» Aim of the exercise: Using the data below, copy out all lines with the word "channel".

Dataset entries:
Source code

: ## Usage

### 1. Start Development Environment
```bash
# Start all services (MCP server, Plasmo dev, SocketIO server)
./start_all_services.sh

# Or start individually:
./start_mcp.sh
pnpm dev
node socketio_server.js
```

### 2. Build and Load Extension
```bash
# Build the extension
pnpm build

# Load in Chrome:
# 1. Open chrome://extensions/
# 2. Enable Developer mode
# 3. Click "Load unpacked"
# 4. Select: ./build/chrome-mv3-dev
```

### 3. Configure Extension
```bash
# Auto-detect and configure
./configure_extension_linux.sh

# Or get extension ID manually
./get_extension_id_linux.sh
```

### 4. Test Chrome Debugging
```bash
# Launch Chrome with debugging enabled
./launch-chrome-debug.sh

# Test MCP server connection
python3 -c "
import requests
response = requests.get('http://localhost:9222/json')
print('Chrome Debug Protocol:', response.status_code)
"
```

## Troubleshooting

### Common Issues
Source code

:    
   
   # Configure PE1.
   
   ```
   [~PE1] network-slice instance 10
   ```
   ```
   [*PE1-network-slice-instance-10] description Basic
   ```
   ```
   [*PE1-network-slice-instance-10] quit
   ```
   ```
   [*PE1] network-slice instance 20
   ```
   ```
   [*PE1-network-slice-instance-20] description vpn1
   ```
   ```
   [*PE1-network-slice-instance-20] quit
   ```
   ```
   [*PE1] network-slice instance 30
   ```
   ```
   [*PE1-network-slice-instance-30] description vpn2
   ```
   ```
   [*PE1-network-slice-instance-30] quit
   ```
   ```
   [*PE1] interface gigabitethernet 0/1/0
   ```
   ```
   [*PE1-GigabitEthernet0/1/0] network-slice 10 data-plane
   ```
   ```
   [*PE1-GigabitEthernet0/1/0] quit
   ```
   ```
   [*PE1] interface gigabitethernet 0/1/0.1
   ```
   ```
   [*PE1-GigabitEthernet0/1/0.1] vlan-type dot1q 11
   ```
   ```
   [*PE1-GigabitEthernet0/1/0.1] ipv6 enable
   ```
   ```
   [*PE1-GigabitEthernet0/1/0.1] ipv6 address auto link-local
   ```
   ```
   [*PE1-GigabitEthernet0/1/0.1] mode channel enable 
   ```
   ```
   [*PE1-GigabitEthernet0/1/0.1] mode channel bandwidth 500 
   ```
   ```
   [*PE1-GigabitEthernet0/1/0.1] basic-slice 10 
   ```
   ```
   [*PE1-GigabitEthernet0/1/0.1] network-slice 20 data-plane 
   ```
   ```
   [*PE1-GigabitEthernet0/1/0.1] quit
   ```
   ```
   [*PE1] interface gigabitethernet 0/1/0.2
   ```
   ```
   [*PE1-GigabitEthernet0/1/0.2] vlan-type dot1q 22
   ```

» Written answer:
   [*PE1-GigabitEthernet0/1/0.1] mode channel enable 
   [*PE1-GigabitEthernet0/1/0.1] mode channel bandwidth 500 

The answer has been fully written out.